_Data listing_:
*** Block opens ***

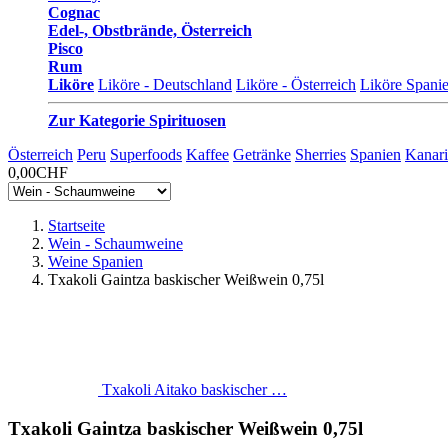
Cognac
Edel-, Obstbrände, Österreich
Pisco
Rum
Liköre
Liköre - Deutschland
Liköre - Österreich
Liköre Spani
Zur Kategorie Spirituosen
Österreich
Peru
Superfoods
Kaffee
Getränke
Sherries
Spanien
Kanari
0,00CHF
Startseite
Wein - Schaumweine
Weine Spanien
Txakoli Gaintza baskischer Weißwein 0,75l
Txakoli Aitako baskischer …
Txakoli Gaintza baskischer Weißwein 0,75l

*** Block closes ***

_Instructions for the task_:
Copy out the text read from the records above, line by line and with no changes. Leave the pictures out of your answer.

_Result of the task_:
Cognac
Edel-, Obstbrände, Österreich
Pisco
Rum
Liköre
Liköre - Deutschland
Liköre - Österreich
Liköre Spani
Zur Kategorie Spirituosen
Österreich
Peru
Superfoods
Kaffee
Getränke
Sherries
Spanien
Kanari
0,00CHF
Startseite
Wein - Schaumweine
Weine Spanien
Txakoli Gaintza baskischer Weißwein 0,75l
Txakoli Aitako baskischer …
Txakoli Gaintza baskischer Weißwein 0,75l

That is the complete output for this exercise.